Rose, who was raised by his mother, Brenda, and three older brothers and attended the public Simeon Career Academy on the South Side, had to be thrilled to hear that hundreds of thousands of students returned to school on Wednesday.
"He knows the problems in Chicago, through and through," Armstrong said of Rose. "He grew up in the public school system, grew up as one of those kids. He is Chicago, and he understands the city, understands the culture, understands the problems, understands the beauty of this place. He gets it.
"He'll come back [from his injury]. Life goes on, so he's able to put it in its proper perspective and realize that there are things out there besides himself. It's an amazing quality that he has at a young age."
This is hardly the first time Rose has shown his human side. There was the touching speech given to his mother while receiving the 2011 MVP award, the countless times reporters like myself were shocked by his willingness to be so respectful and giving of his time before and after games, and the way he has always gone about his career with a total absence of airs. He's the exception as opposed to the rule, to be sure, which is all the more reason to take notice.
No resolution expected at NBPA meeting
When the NBA lockout was finally lifted last December, anyone who spent all those months covering the "mutant pizza" madness would have been happy if Billy Hunter and Derek Fisher never shared a sentence again.
But here we are almost 10 months later, and the two men at the helm of the National Basketball Players Association are still embroiled in a bitter battle that began during the six-month work stoppage. To review, there was the aggressive attempt of Hunter and his backers to oust Fisher as NBPA president in April, followed by Fisher's salvo in the form of an investigation into the union and its business practices that has gone way beyond the initial accusations of Hunter nepotism.

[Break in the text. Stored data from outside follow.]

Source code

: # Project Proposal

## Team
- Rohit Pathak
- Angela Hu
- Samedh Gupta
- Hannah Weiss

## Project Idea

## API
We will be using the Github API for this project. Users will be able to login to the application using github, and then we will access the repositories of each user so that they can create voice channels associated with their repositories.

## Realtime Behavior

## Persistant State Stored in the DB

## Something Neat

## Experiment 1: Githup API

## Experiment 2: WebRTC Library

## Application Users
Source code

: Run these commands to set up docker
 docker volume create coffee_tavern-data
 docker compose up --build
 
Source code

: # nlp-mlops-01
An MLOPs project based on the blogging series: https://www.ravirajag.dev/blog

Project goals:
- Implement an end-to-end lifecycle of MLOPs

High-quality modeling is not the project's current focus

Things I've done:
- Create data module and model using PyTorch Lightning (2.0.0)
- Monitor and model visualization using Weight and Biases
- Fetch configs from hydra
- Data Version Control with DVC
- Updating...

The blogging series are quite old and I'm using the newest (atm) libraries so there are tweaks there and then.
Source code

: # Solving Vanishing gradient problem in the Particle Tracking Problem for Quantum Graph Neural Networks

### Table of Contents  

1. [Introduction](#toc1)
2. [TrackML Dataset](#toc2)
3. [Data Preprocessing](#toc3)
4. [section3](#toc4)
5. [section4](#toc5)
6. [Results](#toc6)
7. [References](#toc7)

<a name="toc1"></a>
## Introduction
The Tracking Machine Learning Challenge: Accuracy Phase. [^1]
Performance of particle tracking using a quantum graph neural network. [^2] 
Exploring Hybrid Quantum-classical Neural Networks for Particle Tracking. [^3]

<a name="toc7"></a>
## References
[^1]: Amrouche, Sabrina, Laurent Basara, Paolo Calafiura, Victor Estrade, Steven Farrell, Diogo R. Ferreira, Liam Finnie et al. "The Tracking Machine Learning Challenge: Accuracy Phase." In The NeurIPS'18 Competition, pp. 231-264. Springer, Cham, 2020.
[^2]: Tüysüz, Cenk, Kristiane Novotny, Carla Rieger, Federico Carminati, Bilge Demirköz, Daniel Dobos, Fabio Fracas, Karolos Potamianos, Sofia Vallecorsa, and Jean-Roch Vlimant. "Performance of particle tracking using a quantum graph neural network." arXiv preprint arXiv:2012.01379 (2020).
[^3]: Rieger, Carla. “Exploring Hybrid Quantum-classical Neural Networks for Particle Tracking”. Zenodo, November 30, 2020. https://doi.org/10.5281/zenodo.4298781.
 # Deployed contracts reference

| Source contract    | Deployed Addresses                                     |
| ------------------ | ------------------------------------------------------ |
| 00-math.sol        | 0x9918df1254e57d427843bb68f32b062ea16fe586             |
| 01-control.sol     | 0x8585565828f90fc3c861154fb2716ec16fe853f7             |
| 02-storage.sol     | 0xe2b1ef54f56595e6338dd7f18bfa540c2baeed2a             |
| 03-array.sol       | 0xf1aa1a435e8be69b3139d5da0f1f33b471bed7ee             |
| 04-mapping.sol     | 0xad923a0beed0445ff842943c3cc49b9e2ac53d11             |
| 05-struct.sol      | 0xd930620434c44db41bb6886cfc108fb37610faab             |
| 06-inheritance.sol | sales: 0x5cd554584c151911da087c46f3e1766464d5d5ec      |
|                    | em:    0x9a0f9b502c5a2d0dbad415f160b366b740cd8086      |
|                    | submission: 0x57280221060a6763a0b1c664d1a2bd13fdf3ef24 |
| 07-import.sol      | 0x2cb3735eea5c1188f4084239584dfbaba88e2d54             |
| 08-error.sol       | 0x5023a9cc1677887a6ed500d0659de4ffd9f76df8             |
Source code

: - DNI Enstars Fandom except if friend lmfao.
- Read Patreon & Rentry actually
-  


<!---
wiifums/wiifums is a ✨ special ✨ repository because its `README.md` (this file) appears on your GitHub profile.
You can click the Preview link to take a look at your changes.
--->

Fisher (a current free agent) remains in his position and sources said the respective probes of the NBPA -- from the U.S. Attorney's office investigation to the Department of Labor's review to the internal audit being conducted by the law firm Paul, Weiss, Rifkind, Wharton & Garrison -- have yet to conclude. While the last inquiry was expected to be complete by now, resolution or clarity of any kind isn't likely to come by the time the NBPA holds a conference call with all participating players on Thursday.
According to a memo obtained by SI.com, the "Summer Meeting" was initially scheduled as an in-person affair at a hotel at Chicago's O'Hare airport. A follow-up memo was sent indicating that a conference call was preferable to most players and it detailed a fairly innocuous to-do list for the session.
"We will provide an update of current union business and cover matters including the distribution of 2011-12 group license funds, implementation of the new annuity program, and proposed rules changes from the competition committee," the memo read.
While Fisher has two seasons left in his term as NBPA president, Hunter, who earns $2.6 million annually as the executive director, has a contract that runs through 2016. The lack of answers about what lies ahead for the two union heads is sure to frustrate players like Phoenix forward Jared Dudley who aren't sure what to make of the saga.